“Sex, Intimacy and the Internet”
A headline of this column from a couple of weeks worked so well in snaring curious, unsuspecting readers, I thought I’d try it again to increase the readership of this column. This ploy works for the Globe and the National Inquirer, so why not for the FFBNews. Once again, however, the subject matter of today’s column is the same old tame stuff about how men and women differ in their use of today’s topic – the home computer/Internet.
The key difference between men and women runs about the same for the Internet as it does for the the telephone. Women regard the telephone as a personal friend, a lifeline to the outside world, satisfying their innate need to communicate. Men, on the other hand, are all business on the telephone with words as rare as diamonds – “hold the feelings and let’s get to the point!”
When it comes to the computer and the Internet, however, men spend a lot of time interacting with the ghostly screen. The best way to understand this attraction is to think about it as the Internet being like a hardware store. Men are notorious for strolling through the isles of a Home Depot or a Lowe’s. Every shelf in the store offers a new tool that will do the job – whether the job is an ongoing one such as blowing the accursed leaves or building a new wooden toy train for a grandson. On the Internet, a man can find a scratcher for his every conceivable itch. Music? – download it onto a file and then copy it on to your own CD. Info on how to build a husband-sized doghouse? – just type in the search box “Doghouses for Spouses. Write a novel? – just open up Word Perfect and let it fly. If he needs to know for his book what the vegetation and temperature are in Mojave Desert where the murder takes place, the Internet can find it for him!
BUT THE BEST THING ABOUT THE COMPUTER FOR A MAN IS THAT HE DOESN’T HAVE TO TALK TO ANYONE!!!! He can be about his business and not be slowed down by needless, inane talk. The computer is the perfect appliance for him in his man cave.
The ladies use the computer much differently than men. Ladies use it in much the same the way they use the telephone: their number one Internet topic is feelings and relationships, closely followed by recipes, diets, and what they are going to wear. They send e-cars such as Blue Mountain, Hallmark, and We Got Cards; they pass on jokes; they forward religious messages and touchy-feely poems sent with angelic pictures accompanied by The Mormon Temple Choir. And their favorite forwards are those that promise untold blessings for gullible recipients such as finding a parking place close or that the stoplights will all be green – “BUT THIS CAN ONLY HAPPEN IF YOU DO NOT FAIL TO PASS THIS MESSAGE ON TO AT LEAST FIFTEEN FRIENDS!”
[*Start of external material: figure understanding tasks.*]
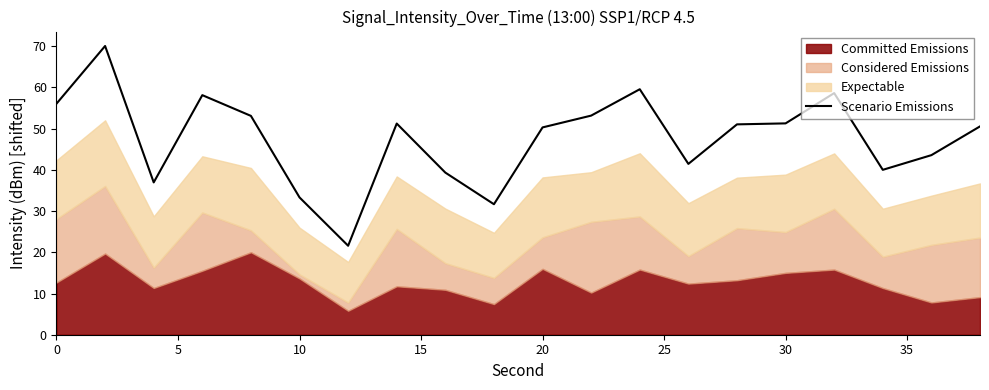

What is the value of the 2nd point from the left?

70.1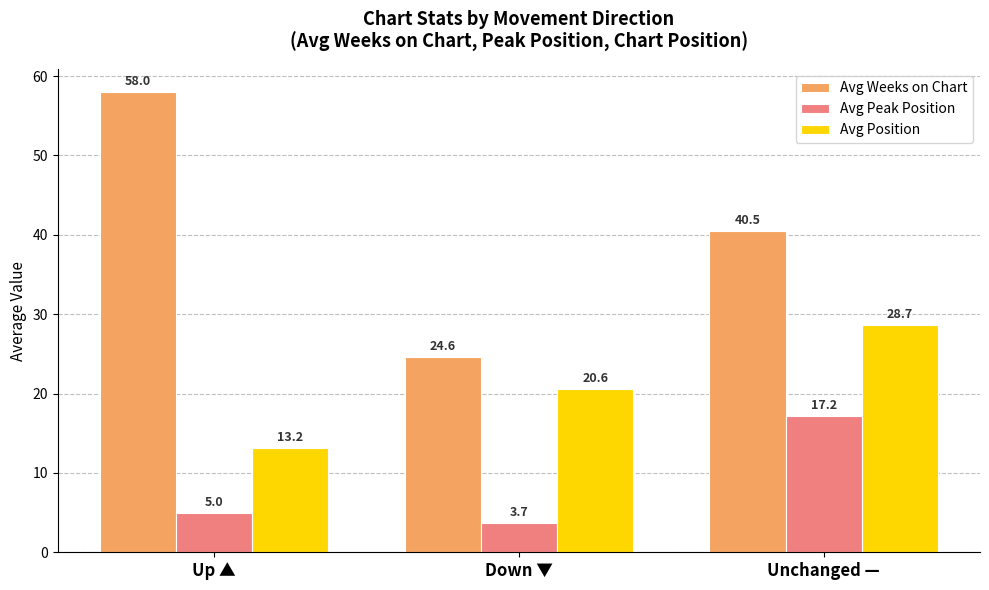

At which label is Avg Weeks on Chart closest to 41?

Unchanged —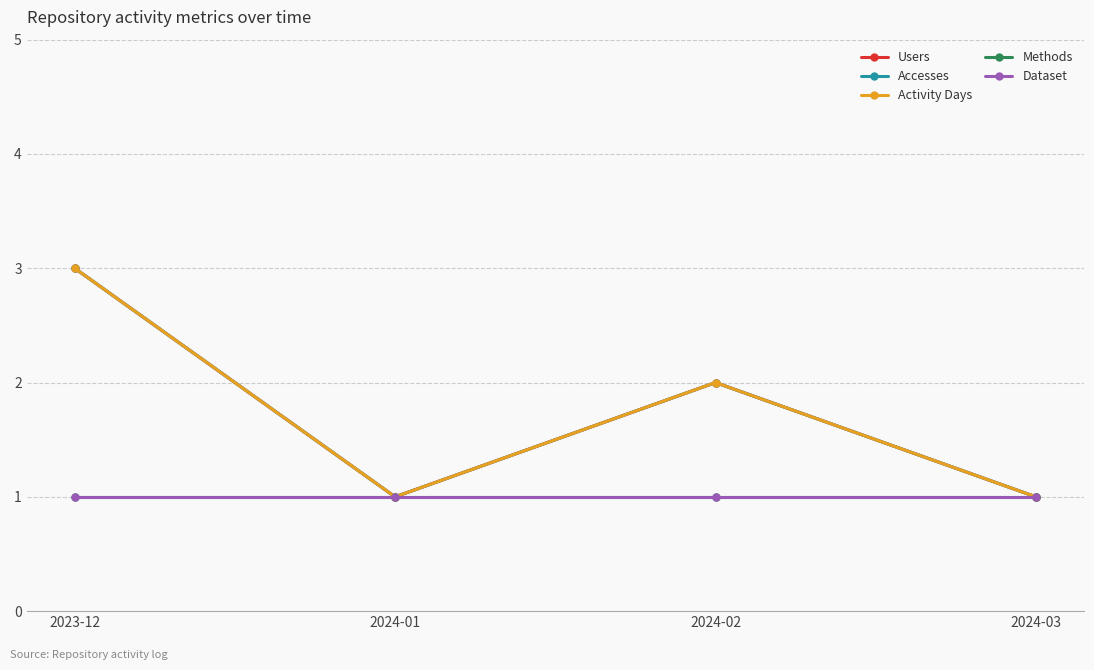

Is this an area chart (filled region under the line)?

No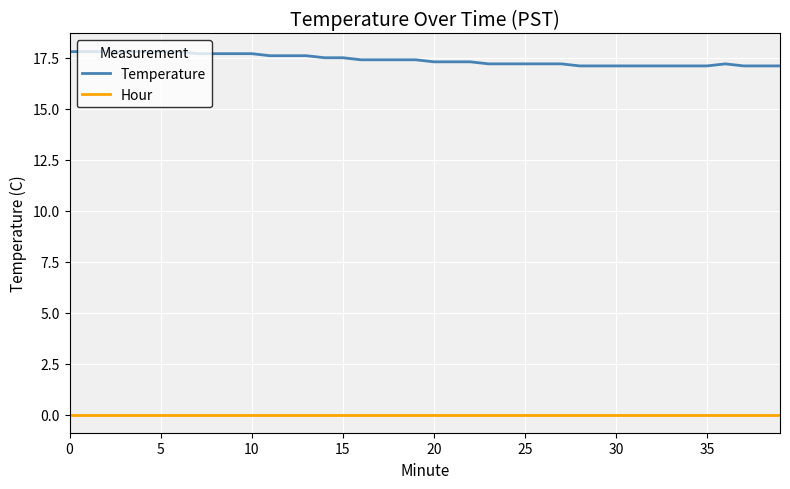

Rank the series by their average value, from highest to lowest.

Temperature, Hour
Thus, ladies are heavy users of REPLY, REPLY to ALL., and FORWARD in their email programs. Every tidbit they receive is passed on to countless other women who then pass it on to more countless females. Nothing in God’s creation could be more satisfying to a woman than to know that everything she has to say or even think can now be heard by untold millions of women!
But the woman’s finest hour on the Internet is the complete fulfillment of her nurturing nature that occurs when she passes on URBAN LEGENDS and INTERNET HOAXES by the carload. For example, a niece with two youngsters recently sent us an email with a “head-up warning” that some kid just died from being stuck by a hypodermic needle loaded with heroin when he was playing in a Discovery Zone playroom filled with plastic balls. And please, please DO NOT INGEST ASPARTAME, AS IT’LL KILL YOU! And don’t forget to write your Congressman about the FTC taking off TV the program Date with An Angel because it “violates the separation of Church and State!”
Nothing thrills a woman more than kissing an ow-ow or saving a life, so all these thousands of phony stories that float around the Internet are kept alive by our ever-loving, ever-sending mothers, sisters, wives, and daughters. We love them dearly, but don’t they make life interesting!
(This story as re-written and updated, first ran in the FFBNews on Nov, 27, 2002.)